Cloud Computing With Borders May Be On Horizon in Europe
by Jennifer L. Schenker
A proposal to build a national federation of interconnected computing clouds in France, funded in part by government in order to protect the country’s sovereignty, data privacy and local jobs, is gaining favor. Some fear that the idea, which is in part a backlash against American companies like Google, will spread to other parts of the Continent, potentially undermining the promised benefits to Europeans of cloud computing, which is being billed as the biggest shift in computing since personal computers were introduced in the 1970s.
French tech companies and businesses are calling on local governments in France to partner with private companies to build a network of data centers and shared cloud platforms and services that would respond to the computing needs of French businesses, organizations, governments and citizens, giving them an alternative to handing their data to American companies.
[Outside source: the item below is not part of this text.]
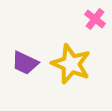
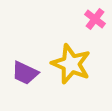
purple trapezoid: moved 10 px down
The group called for local cloud infrastructure to be built with the help of funds set aside for France’s “grand emprunt national,” a €4.5 billion economic stimulus package that will start to kick-in at the end of next year.
Cloud computing is the term for a new form of distributed computing which allows consumers, enterprises and governments to store their data and their applications on networked servers rather than on local computers and data centers and to tap into computer applications and other software via the cloud, freeing themselves from building and managing their own technology infrastructure In addition to reducing operational costs, analysts say the shift to cloud technologies allows radical business innovation and new business models.
Some industry experts in Europe believe only giants like Google and Amazon can achieve the necessary economies of scale in building the massive data centers that underpin the cloud. They fear that national projects will be white elephants and question whether big enterprise customers like Danone and Carrefour will be willing to pay the price of French sovereignty. “Interconnection of hybrid clouds is not a simple problem and the risk is that the benefits come slowly and that local champions cannot grow and reach critical mass fast enough,” say Pierre Liautaud, a Frenchman who has worked in the tech industry for 25 years, holding executive positions at both IBM and Microsoft and heading up start-ups. He is currently organizing a November conference for the European Tech Tour Association to highlight European start-up companies in cloud computing. Most start-ups in Europe are concentrating on creating applications that run on top of infrastructure built and run by American companies like Google, Amazon and Microsoft.